Na_{v}1.9 is known to play a role in nociception, having been linked to the perception of inflammatory, neuropathic, and cold-related pain. It does this primarily through its ability to lower the threshold potential of the neuron, allowing for an increase in action potential firing that leads to hyperexcitability of the neuron and increased pain perception. Because of this role in altering the threshold potential, Na_{v}1.9 is considered a threshold channel. Though most sodium channels are blocked by tetrodotoxin, Na_{v}1.9 is tetrodotoxin-resistant due to the presence of serine on an extracellular linker that plays a role in the selectivity of the pore for Na^{+}. This property is found in similar channels, namely Na_{v}1.8, and has been associated with slower channel kinetics than the tetrodotoxin-sensitive sodium channels. In Na_{v}1.9, this is mostly associated with the slower speed at which channel inactivation occurs.

== Animal models of pain ==
Both Na_{v}1.8 and Na_{v}1.9 have been shown to play a role in bone cancer associated pain using a rat model of bone cancer. The dorsal root ganglion of lumbar 4-5 of rats with bone cancer were shown to have up-regulation of Na_{v}1.8 and Na_{v}1.9 mRNA expression as well as an increase in total number of these alpha subunits. These results suggest that tetrodotoxin-resistant voltage gated sodium channels are involved in the development and maintenance of bone cancer pain.

The role of Na_{v}1.9 in chronic inflammatory joint pain has been demonstrated in rat models of chronic inflammatory knee pain. Expression of Na_{v}1.9 in the afferent neurons of the dorsal root ganglion was found to be elevated as many as four weeks after the onset of the inflammatory pain. These results indicated that this alpha subunit plays some role in the maintenance of chronic inflammatory pain.

== Clinical significance ==

=== Gain-of-function mutations ===
There are currently many known gain-of-function mutations in the human SCN11A gene that are associated with various pain abnormalities. The majority of these mutations lead to the experience of episodic pain, mainly in the joints of the extremities. In some of these mutants, the pain symptoms began in early childhood and diminished somewhat with age, but some of the mutants were asymptomatic until later in adulthood. Many of these conditions are also accompanied by gastrointestinal disturbances such as constipation and diarrhea. Additionally, one gain-of-function mutation on SCN11A has been linked with a congenital inability to experience pain.

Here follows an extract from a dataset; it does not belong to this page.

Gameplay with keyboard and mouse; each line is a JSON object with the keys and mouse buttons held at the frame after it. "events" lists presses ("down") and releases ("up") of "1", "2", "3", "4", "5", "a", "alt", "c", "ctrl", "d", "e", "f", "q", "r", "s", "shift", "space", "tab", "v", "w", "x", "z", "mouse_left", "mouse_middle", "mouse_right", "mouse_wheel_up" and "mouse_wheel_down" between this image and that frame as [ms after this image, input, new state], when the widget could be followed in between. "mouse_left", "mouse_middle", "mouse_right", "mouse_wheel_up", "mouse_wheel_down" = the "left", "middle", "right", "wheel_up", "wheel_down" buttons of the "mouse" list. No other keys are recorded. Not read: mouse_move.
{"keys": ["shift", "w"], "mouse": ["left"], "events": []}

=== As a drug target for pain relief ===
The role of Na_{v}1.9 in inflammatory and neuropathic pain has made it a potential drug target for pain relief. It is thought that a drug that targets Na_{v}1.9 could be used to decrease pain effectively while avoiding the many side effects associated with other high-strength analgesics. Topical menthol blocks both Na_{v}1.8 and Na_{v}1.9 channels in the dorsal root ganglion. Menthol inhibits action potentials by dampening the Na^{+} channel activity without affecting normal neural activity in the affected area. Na_{v}1.9 has also been proposed as a target to treat oxaliplatin induced cold-associated pain side effects.